*ACTIVITY*: Under this task are some entries; return every one of them exactly.

(Records from a data source)
•••••

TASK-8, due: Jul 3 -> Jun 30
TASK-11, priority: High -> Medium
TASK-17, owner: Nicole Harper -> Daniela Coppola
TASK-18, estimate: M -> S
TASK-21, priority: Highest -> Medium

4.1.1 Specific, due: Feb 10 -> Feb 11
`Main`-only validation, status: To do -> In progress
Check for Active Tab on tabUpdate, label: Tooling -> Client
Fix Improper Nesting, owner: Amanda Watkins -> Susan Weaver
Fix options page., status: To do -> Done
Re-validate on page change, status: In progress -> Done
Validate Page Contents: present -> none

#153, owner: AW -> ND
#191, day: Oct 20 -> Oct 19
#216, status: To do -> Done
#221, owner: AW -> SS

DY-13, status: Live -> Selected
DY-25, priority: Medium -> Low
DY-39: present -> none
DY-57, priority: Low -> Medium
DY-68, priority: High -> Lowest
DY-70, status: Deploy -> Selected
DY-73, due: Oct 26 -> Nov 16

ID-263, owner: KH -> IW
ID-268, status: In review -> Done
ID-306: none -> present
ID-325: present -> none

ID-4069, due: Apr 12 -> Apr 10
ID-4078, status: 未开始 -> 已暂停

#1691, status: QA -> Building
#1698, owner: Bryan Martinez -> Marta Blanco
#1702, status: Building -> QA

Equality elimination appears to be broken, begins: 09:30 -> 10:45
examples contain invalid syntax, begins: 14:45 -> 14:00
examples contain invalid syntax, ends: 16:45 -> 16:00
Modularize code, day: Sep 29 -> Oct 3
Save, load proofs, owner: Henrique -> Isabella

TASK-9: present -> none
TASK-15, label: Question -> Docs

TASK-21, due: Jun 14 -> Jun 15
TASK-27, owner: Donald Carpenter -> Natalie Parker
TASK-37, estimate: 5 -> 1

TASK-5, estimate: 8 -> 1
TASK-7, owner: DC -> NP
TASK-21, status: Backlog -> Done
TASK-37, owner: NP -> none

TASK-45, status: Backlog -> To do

•••••

*EXPECTED OUTPUT*:
TASK-8, due: Jul 3 -> Jun 30
TASK-11, priority: High -> Medium
TASK-17, owner: Nicole Harper -> Daniela Coppola
TASK-18, estimate: M -> S
TASK-21, priority: Highest -> Medium

4.1.1 Specific, due: Feb 10 -> Feb 11
`Main`-only validation, status: To do -> In progress
Check for Active Tab on tabUpdate, label: Tooling -> Client
Fix Improper Nesting, owner: Amanda Watkins -> Susan Weaver
Fix options page., status: To do -> Done
Re-validate on page change, status: In progress -> Done
Validate Page Contents: present -> none

#153, owner: AW -> ND
#191, day: Oct 20 -> Oct 19
#216, status: To do -> Done
#221, owner: AW -> SS

DY-13, status: Live -> Selected
DY-25, priority: Medium -> Low
DY-39: present -> none
DY-57, priority: Low -> Medium
DY-68, priority: High -> Lowest
DY-70, status: Deploy -> Selected
DY-73, due: Oct 26 -> Nov 16

ID-263, owner: KH -> IW
ID-268, status: In review -> Done
ID-306: none -> present
ID-325: present -> none

ID-4069, due: Apr 12 -> Apr 10
ID-4078, status: 未开始 -> 已暂停

#1691, status: QA -> Building
#1698, owner: Bryan Martinez -> Marta Blanco
#1702, status: Building -> QA

Equality elimination appears to be broken, begins: 09:30 -> 10:45
examples contain invalid syntax, begins: 14:45 -> 14:00
examples contain invalid syntax, ends: 16:45 -> 16:00
Modularize code, day: Sep 29 -> Oct 3
Save, load proofs, owner: Henrique -> Isabella

TASK-9: present -> none
TASK-15, label: Question -> Docs

TASK-21, due: Jun 14 -> Jun 15
TASK-27, owner: Donald Carpenter -> Natalie Parker
TASK-37, estimate: 5 -> 1

TASK-5, estimate: 8 -> 1
TASK-7, owner: DC -> NP
TASK-21, status: Backlog -> Done
TASK-37, owner: NP -> none

TASK-45, status: Backlog -> To do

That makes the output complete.